Stored dataset items
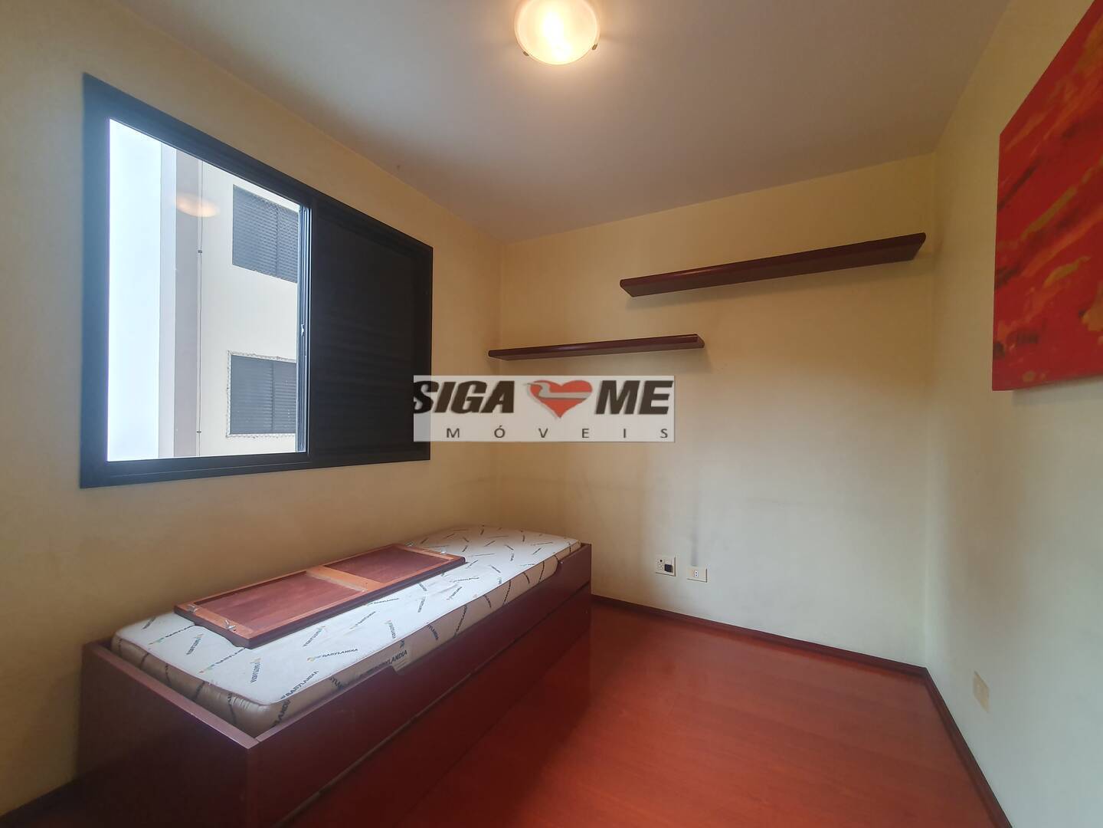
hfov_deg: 106.2
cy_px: 414
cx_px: 552
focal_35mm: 13
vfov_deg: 89.9
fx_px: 414
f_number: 2.2
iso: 160
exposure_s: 1/60
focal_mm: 1.8
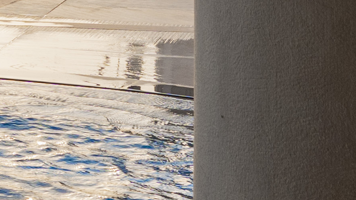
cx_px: -553
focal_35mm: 228
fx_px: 2152
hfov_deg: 8.5
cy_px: -337
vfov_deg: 5.1
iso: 160
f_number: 8
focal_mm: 28
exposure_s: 1/100
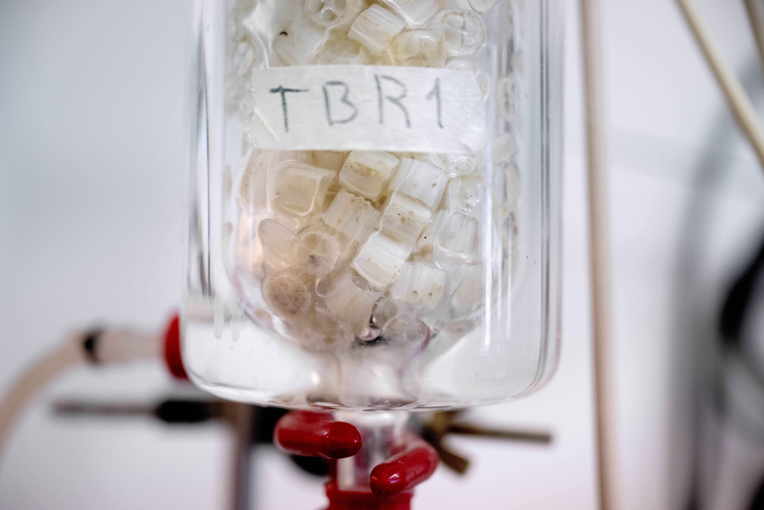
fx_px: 1485
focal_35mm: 70
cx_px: 382
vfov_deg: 19.5
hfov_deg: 28.8
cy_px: 255
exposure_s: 1/500
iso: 1600
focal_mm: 70
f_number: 2.8
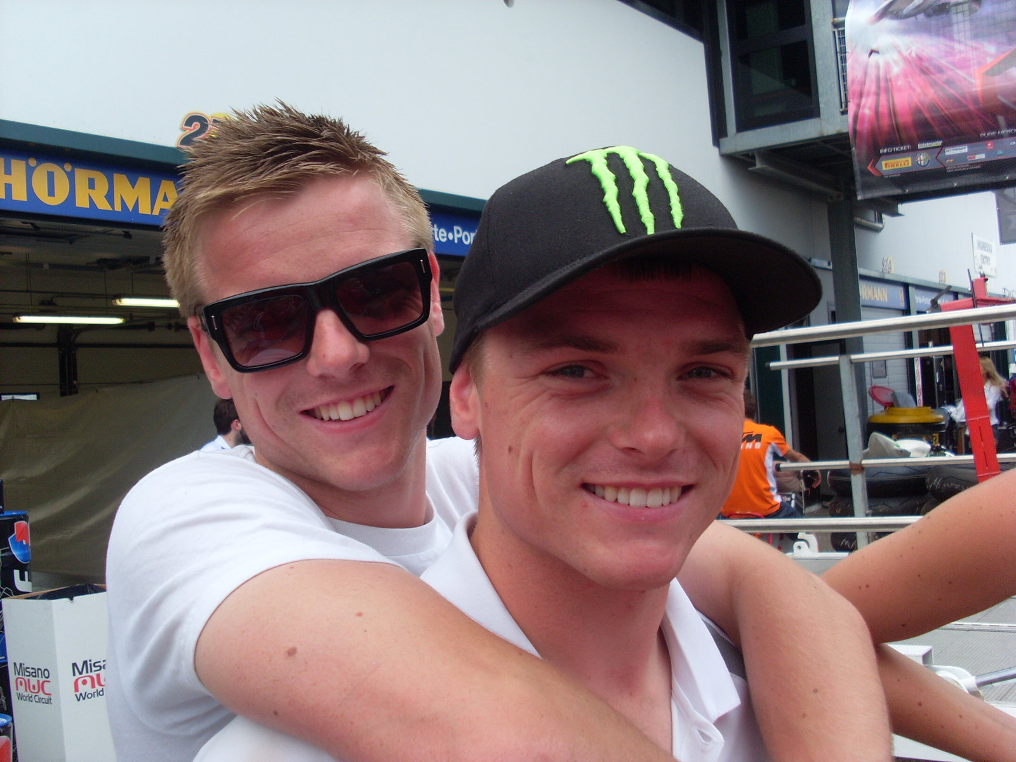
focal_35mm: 38
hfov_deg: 49.0
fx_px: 1115
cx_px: 508
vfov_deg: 37.7
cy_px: 381
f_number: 7.7
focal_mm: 6.3
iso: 80
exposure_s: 1/60
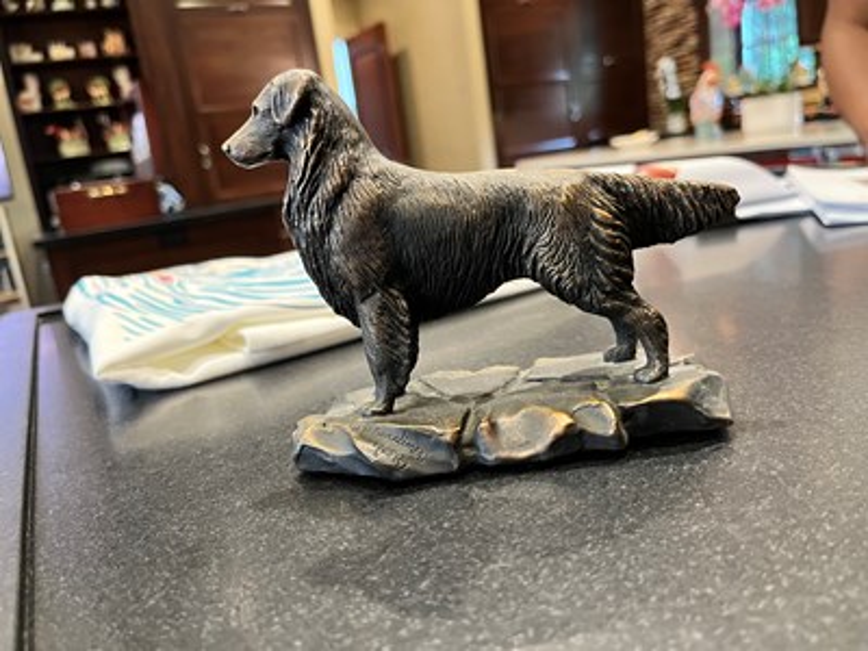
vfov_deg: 53.1
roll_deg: +8.0
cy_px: 326
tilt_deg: -14.6
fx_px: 652
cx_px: 434
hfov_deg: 67.3
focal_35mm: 26
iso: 500
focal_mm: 5.1
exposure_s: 1/60
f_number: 1.6
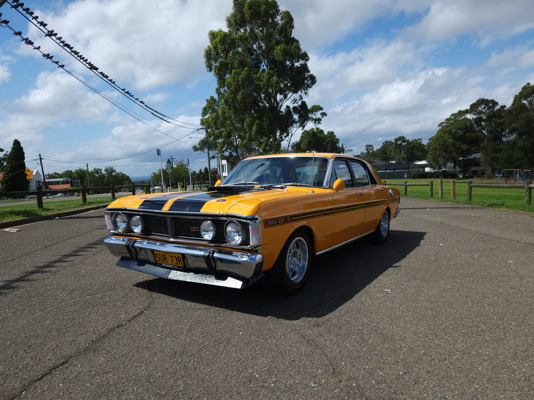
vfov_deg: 58.9
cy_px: 200
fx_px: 355
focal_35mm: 23
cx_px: 267
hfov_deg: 73.9
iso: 40
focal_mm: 5.4
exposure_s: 1/3432
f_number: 1.8
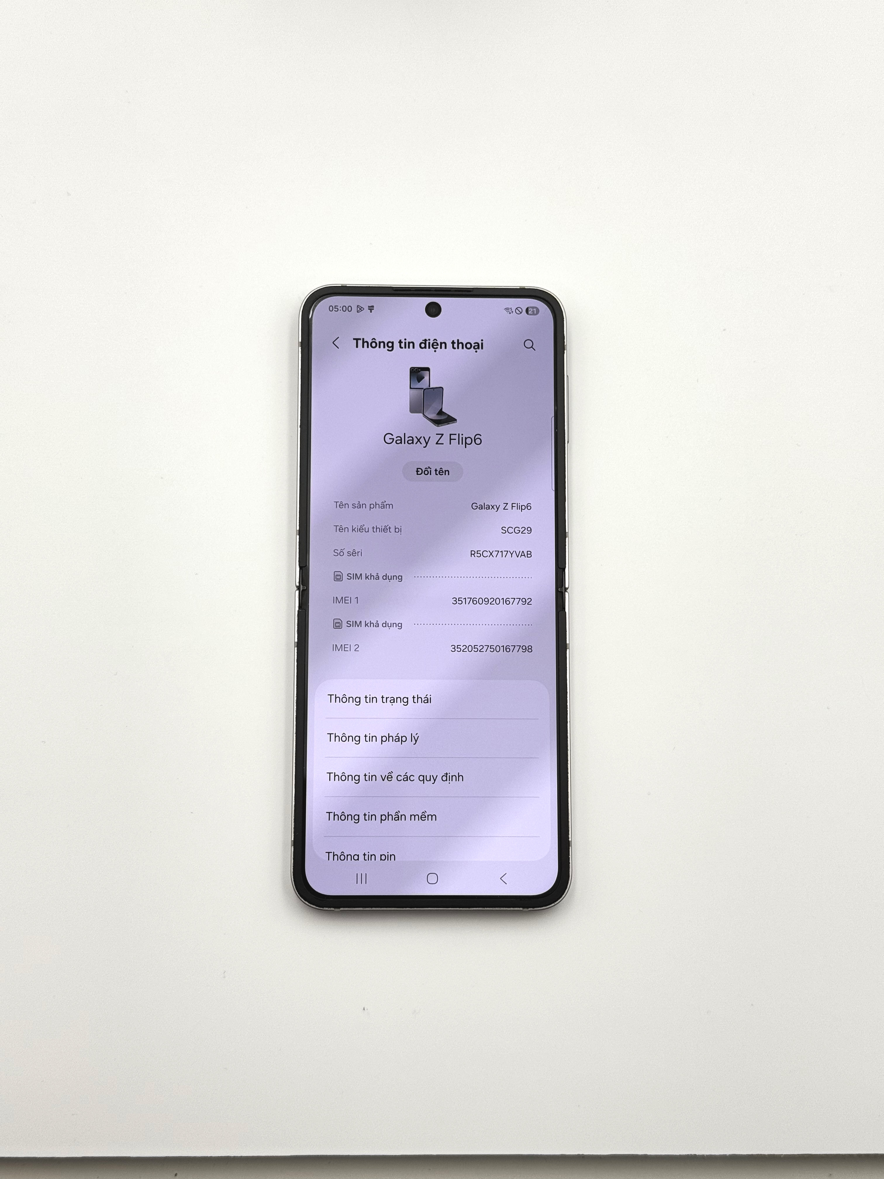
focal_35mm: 48
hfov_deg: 30.3
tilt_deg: -81.7
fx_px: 1634
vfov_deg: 39.7
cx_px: 442
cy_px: 590
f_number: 1.78
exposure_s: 1/428
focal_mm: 6.76
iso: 64
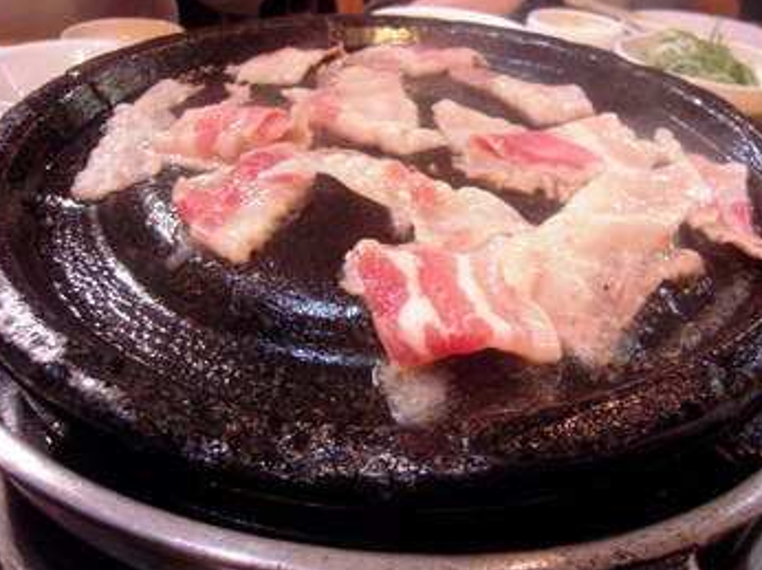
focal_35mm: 34
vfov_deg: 41.7
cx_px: 438
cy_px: 254
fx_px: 748
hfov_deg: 53.8
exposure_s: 1/15
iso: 400
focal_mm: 5
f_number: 2.7
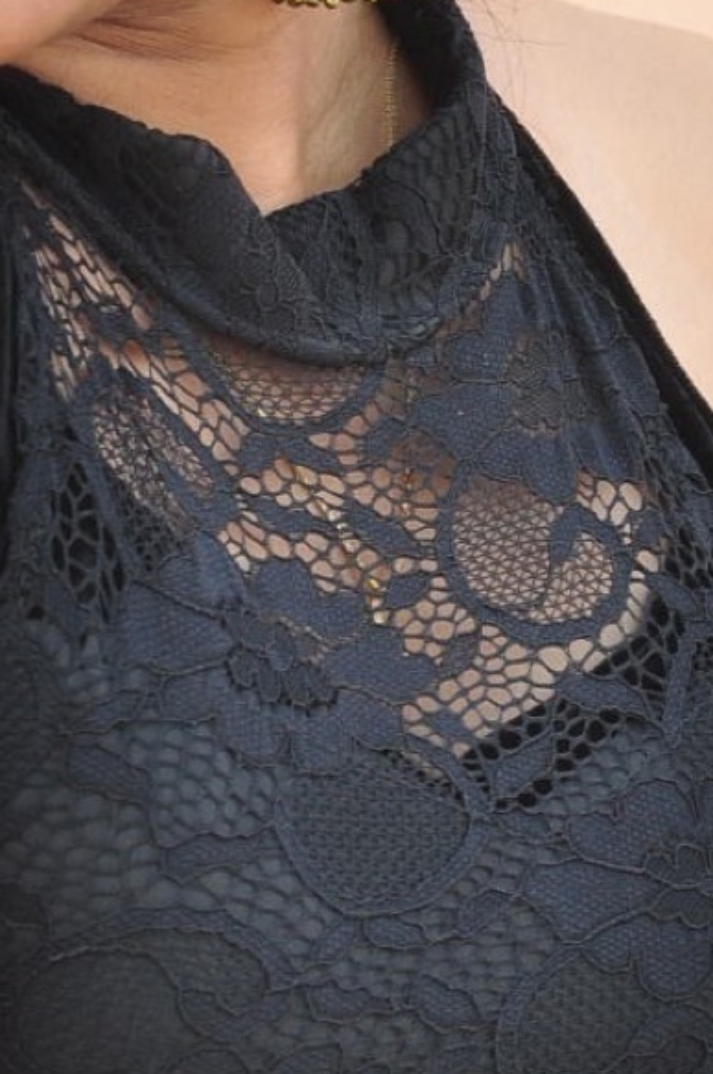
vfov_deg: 6.7
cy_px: 319
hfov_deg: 4.5
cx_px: 133
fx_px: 9147
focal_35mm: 307
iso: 400
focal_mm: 66
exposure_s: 1/125
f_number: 6.3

▶ Task objective
Output nothing but the lines from the one containing "vfov_deg: 6.7" through the last line of the data, exactly as they stand.

▶ Solution below
vfov_deg: 6.7
cy_px: 319
hfov_deg: 4.5
cx_px: 133
fx_px: 9147
focal_35mm: 307
iso: 400
focal_mm: 66
exposure_s: 1/125
f_number: 6.3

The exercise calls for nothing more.